At marathons, his Ecco blocks at AGDQ 2013, SGDQ 2013, and SGDQ 2014 brought that work to a wider audience, showing how a single runner could take a title with a reputation for cruelty and turn it into a carefully controlled showcase. The donation incentives for hard mode, the specific cheering for him by name, and the existence of highlight clips centered on his runs all testify to the impact of those sessions.

Yet his larger legacy may be cultural rather than purely technical. “Yellow Shirt Guy” represents a moment when GDQ events were still small enough that a single attendee’s laugh, shirts, and body language became part of the show’s identity. Fan definitions, meme galleries, and bio pages describe him in almost mythic terms: couch regular, “Yolo Swag God,” unofficial mascot.
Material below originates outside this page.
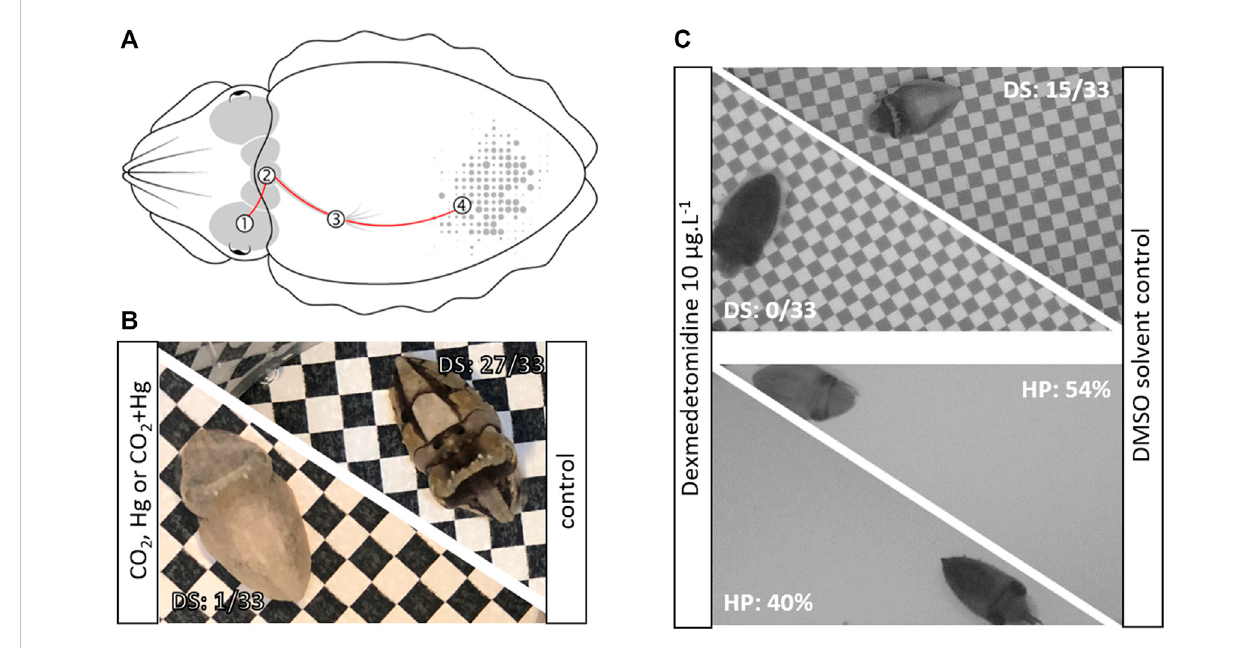
FIGURE 1 (A) . Diagram of the neuronal control of chromatophores in the European cuttle fi sh: The visual information is transmitted from the eye (1) to the central nervous system (through the optic lobes, the lateral basal lobes, then the chromatophore lobes) that controls the motor activity of chromatophores (4) through the stellate ganglion (3), (B) . Example of cuttle fi sh hatchlings exposed for 1 month to CO 2 (i.e., pH 7.54), Hg (i.e., 3 μ gg -1 dry weight in muscle) or CO 2 +Hg, with a low disruptive score (left) compared to a cuttle fi sh from control conditions (i.e., pH 8.02; right) with a high disruptive score, (C) . Example of cuttle fi sh hatchlings exposed for 3 days to dexmedetomidine during 3 days displaying a dark uniform pattern on both checkerboard and uniform backgrounds compared to cuttle fi sh from solvent control conditions (DMSO: dimethyl sulfoxide; DS: disruptive score; HP: homochromy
For later viewers discovering old marathons through VOD archives, he is often one of the first recurring faces they recognize. For runners who shared couches or rows of chairs with him, he remains a memory of a time when GDQ still felt like a single room of friends, cheering one another on for days at a stretch.

However his life has developed away from the camera, the record of his Ecco runs and the way people still talk about Yellow Shirt Guy make clear that his place in speedrunning history is secure. He stands as an example of how enthusiasm and presence, as much as raw world records, can shape an entire scene’s sense of itself.